» Task to carry out:
Copy these lines verbatim, beginning at the first line of the records and continuing through the line that contains "комитета Десятилетия ООН по восстановлени", with both of those lines included.

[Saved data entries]
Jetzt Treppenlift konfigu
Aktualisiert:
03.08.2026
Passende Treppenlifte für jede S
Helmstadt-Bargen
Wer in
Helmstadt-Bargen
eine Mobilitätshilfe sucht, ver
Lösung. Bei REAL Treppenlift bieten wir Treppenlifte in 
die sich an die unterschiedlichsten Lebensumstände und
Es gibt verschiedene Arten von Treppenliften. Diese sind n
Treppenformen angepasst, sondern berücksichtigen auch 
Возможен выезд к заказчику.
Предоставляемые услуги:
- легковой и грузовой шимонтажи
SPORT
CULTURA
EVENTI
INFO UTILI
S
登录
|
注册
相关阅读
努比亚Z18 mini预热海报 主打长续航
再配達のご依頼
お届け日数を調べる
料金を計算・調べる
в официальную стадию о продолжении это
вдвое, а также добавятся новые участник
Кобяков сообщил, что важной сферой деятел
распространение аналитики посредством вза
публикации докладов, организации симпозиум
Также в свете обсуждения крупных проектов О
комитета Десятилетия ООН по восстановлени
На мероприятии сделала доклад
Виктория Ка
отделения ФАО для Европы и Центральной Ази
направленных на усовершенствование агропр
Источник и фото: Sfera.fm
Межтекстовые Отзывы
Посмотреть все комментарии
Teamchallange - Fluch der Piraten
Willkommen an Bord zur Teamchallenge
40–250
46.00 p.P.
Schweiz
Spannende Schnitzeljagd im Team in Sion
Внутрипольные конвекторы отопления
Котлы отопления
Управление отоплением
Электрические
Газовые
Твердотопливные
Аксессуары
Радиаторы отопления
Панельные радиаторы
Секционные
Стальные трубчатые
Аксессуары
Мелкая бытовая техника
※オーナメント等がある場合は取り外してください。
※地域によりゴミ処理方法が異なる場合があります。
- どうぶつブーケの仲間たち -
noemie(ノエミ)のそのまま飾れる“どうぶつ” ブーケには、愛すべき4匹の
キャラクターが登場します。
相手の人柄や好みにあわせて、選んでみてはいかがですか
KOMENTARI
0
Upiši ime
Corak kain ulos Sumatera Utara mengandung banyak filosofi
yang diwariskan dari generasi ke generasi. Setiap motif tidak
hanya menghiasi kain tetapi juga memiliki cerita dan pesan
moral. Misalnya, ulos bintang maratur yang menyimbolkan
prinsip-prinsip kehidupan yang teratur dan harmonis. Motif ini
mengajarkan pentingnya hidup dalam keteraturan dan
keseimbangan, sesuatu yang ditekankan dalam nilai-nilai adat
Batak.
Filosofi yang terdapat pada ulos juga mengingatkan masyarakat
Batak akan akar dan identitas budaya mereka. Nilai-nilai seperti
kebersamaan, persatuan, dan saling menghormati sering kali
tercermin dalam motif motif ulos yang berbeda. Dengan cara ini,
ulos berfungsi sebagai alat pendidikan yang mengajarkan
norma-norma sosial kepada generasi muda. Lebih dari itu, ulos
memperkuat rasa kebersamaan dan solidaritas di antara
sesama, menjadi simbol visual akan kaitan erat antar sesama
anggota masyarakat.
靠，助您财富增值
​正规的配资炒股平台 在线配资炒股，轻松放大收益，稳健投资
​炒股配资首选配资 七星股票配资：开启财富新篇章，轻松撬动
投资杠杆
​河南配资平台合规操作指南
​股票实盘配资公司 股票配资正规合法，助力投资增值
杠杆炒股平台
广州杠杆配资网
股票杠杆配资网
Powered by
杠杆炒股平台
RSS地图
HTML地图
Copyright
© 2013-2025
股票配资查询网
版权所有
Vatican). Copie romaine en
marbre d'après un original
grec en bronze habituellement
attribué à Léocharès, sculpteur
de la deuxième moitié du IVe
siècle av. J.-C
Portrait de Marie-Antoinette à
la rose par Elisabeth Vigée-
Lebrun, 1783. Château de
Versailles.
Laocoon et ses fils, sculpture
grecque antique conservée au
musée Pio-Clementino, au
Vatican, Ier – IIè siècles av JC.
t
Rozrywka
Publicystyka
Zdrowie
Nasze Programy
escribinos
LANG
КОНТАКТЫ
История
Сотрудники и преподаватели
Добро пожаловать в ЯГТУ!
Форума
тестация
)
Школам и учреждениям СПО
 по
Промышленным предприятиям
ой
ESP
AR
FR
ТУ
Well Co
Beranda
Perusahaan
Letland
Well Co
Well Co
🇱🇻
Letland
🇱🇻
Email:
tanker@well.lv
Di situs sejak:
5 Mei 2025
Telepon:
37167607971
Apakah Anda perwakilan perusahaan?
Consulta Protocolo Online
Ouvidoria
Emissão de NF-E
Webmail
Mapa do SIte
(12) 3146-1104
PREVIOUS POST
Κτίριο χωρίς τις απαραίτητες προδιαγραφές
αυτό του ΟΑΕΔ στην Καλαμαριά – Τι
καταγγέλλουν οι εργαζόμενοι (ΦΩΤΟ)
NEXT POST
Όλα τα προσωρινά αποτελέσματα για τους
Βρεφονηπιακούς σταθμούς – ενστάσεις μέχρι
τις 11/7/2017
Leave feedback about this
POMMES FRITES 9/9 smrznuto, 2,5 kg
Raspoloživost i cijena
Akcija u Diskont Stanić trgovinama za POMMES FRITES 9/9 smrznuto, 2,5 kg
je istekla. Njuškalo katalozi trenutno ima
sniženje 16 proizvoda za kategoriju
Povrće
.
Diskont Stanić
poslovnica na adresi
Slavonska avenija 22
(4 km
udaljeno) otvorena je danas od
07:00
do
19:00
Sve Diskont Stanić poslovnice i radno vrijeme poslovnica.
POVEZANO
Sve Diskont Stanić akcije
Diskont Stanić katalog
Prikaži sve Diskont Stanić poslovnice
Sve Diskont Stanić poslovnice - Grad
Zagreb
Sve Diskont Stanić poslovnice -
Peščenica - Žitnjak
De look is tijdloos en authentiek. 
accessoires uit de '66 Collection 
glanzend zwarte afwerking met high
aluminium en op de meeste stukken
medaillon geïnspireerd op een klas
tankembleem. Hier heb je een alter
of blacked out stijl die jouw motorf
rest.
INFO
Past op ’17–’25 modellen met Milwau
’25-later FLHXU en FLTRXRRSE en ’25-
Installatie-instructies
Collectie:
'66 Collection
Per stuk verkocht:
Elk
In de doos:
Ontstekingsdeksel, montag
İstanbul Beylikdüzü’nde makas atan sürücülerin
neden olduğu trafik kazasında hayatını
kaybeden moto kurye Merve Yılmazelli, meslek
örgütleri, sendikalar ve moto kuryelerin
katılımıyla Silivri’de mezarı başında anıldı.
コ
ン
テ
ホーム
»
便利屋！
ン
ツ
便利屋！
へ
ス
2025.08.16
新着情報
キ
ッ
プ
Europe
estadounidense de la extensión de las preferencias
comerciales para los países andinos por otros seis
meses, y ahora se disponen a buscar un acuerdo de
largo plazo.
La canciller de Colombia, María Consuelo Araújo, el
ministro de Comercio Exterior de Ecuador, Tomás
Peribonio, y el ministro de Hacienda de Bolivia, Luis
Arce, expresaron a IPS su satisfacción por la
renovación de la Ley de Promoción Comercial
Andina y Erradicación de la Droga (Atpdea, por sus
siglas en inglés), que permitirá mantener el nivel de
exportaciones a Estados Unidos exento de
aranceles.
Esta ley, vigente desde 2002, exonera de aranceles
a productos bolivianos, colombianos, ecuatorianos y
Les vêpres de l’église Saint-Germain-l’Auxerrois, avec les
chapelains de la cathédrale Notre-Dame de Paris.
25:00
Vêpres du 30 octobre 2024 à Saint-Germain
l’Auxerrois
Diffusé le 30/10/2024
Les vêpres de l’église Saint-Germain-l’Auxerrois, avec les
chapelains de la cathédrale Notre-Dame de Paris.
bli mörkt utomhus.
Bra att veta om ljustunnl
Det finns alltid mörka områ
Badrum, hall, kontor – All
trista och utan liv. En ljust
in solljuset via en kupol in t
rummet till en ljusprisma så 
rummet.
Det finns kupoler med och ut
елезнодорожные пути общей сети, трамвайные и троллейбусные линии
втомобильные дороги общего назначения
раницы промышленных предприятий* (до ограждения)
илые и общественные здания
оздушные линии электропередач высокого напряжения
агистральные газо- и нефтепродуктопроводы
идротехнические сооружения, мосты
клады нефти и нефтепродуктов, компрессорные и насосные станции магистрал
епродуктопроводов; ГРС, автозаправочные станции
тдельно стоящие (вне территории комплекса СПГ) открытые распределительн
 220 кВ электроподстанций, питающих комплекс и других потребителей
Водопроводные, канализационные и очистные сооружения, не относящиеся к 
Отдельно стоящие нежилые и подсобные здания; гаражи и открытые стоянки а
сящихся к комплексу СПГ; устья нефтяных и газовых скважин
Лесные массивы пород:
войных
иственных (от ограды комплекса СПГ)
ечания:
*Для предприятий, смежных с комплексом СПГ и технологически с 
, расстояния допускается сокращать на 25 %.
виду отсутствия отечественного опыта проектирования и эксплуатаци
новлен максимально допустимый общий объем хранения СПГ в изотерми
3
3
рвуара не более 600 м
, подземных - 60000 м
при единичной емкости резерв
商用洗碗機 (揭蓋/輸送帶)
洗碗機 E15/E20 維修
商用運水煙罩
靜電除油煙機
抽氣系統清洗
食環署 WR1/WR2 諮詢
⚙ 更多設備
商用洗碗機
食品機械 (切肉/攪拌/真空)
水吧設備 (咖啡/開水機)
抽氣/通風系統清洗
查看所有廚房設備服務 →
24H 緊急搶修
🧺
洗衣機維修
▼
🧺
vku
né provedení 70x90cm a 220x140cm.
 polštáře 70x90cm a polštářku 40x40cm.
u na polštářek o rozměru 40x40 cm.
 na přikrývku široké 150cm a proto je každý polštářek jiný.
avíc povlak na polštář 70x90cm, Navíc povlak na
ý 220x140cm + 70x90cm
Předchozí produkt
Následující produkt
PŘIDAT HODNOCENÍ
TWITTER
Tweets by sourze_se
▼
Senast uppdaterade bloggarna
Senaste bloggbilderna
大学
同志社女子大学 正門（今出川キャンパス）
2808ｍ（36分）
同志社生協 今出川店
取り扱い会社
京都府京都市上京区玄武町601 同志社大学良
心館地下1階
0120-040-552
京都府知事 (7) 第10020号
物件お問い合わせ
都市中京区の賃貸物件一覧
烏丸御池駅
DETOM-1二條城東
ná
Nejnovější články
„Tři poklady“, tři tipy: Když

» Written solution:
Jetzt Treppenlift konfigu
Aktualisiert:
03.08.2026
Passende Treppenlifte für jede S
Helmstadt-Bargen
Wer in
Helmstadt-Bargen
eine Mobilitätshilfe sucht, ver
Lösung. Bei REAL Treppenlift bieten wir Treppenlifte in 
die sich an die unterschiedlichsten Lebensumstände und
Es gibt verschiedene Arten von Treppenliften. Diese sind n
Treppenformen angepasst, sondern berücksichtigen auch 
Возможен выезд к заказчику.
Предоставляемые услуги:
- легковой и грузовой шимонтажи
SPORT
CULTURA
EVENTI
INFO UTILI
S
登录
|
注册
相关阅读
努比亚Z18 mini预热海报 主打长续航
再配達のご依頼
お届け日数を調べる
料金を計算・調べる
в официальную стадию о продолжении это
вдвое, а также добавятся новые участник
Кобяков сообщил, что важной сферой деятел
распространение аналитики посредством вза
публикации докладов, организации симпозиум
Также в свете обсуждения крупных проектов О
комитета Десятилетия ООН по восстановлени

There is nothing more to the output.